The U.S. Department of Health and Human Services (HHS) has issued an interim final rule with request for comments to strengthen its enforcement of the rules promulgated under the modified version of HIPAA.
The Health IT for Economic and Clinical Health (HITECH) Act, which was enacted as part of the American Recovery and Reinvestment Act (ARRA) of 2009, modified the HHS Secretary’s authority to impose civil money penalties for violations occurring after Feb. 18. According to the agency, the HITECH Act revisions “significantly increase” the penalty amounts the HHS secretary may impose for violations of the HIPAA rules and encourage prompt corrective action.
Prior to the HITECH Act, the HHS Secretary could not impose a penalty of more than $100 for each violation or $25,000 for all identical violations of the same provision. A covered healthcare provider, health plan or clearinghouse could also bar the HHS Secretary’s imposition of a civil money penalty by demonstrating that it did not know that it violated the HIPAA rules.
Now, section 13410(d) of the HITECH Act has strengthened the civil money penalty scheme by establishing tiered ranges of increasing minimum penalty amounts, with a maximum penalty of $1.5 million for all violations of an identical provision, according to HHS. A covered entity can no longer bar the imposition of a civil money penalty for an unknown violation unless it corrects the violation within 30 days of discovery.
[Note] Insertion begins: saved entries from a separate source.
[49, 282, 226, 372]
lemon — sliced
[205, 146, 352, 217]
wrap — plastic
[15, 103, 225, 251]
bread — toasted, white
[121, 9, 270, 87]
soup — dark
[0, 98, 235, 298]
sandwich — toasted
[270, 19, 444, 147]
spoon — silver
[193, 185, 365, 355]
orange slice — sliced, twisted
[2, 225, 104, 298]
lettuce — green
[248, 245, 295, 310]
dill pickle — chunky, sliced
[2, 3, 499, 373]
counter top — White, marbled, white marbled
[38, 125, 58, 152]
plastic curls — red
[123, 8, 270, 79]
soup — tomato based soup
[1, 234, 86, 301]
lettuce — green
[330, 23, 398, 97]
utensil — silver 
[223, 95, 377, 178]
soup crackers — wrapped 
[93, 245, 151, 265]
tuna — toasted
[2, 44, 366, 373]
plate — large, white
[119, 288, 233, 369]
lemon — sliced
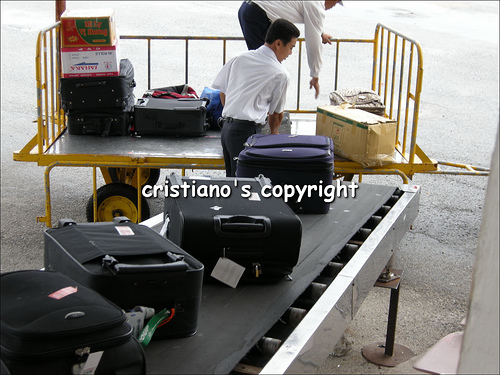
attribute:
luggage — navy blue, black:
[167, 135, 338, 279]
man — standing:
[219, 21, 299, 145]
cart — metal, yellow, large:
[16, 16, 447, 182]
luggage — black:
[67, 75, 205, 144]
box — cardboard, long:
[315, 100, 396, 163]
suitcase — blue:
[239, 132, 338, 206]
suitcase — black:
[159, 170, 302, 286]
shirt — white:
[218, 45, 280, 116]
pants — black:
[221, 121, 251, 178]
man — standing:
[240, 0, 335, 57]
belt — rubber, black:
[306, 180, 386, 261]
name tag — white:
[208, 254, 253, 294]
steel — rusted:
[366, 269, 413, 368]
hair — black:
[266, 15, 302, 50]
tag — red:
[48, 285, 79, 303]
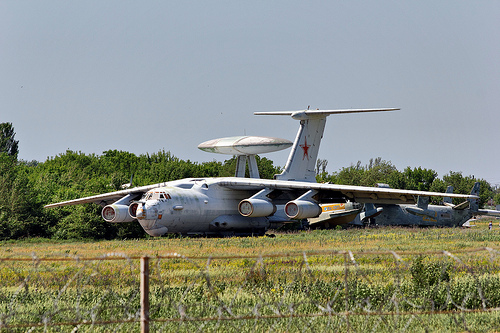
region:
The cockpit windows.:
[139, 190, 171, 201]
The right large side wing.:
[220, 173, 475, 205]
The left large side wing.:
[41, 179, 166, 209]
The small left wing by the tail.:
[256, 112, 298, 115]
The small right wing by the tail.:
[319, 109, 400, 111]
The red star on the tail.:
[297, 134, 314, 159]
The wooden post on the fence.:
[140, 254, 150, 331]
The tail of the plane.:
[284, 105, 326, 179]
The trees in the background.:
[5, 128, 493, 230]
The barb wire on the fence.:
[7, 253, 491, 331]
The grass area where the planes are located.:
[3, 235, 498, 327]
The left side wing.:
[34, 167, 180, 215]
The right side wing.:
[227, 172, 474, 207]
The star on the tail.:
[298, 140, 310, 157]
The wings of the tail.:
[259, 103, 397, 118]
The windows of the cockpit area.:
[145, 191, 169, 196]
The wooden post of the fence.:
[136, 253, 155, 332]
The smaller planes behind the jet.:
[305, 170, 490, 227]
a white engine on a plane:
[101, 196, 133, 224]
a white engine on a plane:
[127, 196, 146, 218]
The interim final rule will help conform the HIPAA enforcement regulations to these revisions made by the HITECH Act. It will become effective on Nov. 30, and HHS will consider all comments received by Dec. 29.
“The department’s implementation of these HITECH Act enforcement provisions will strengthen the HIPAA protections and rights related to an individual’s health information,” said Georgina Verdugo, the director of HHS Office for Civil Rights, which is responsible for administering and enforcing HIPAA’s privacy, security and breach notification rules.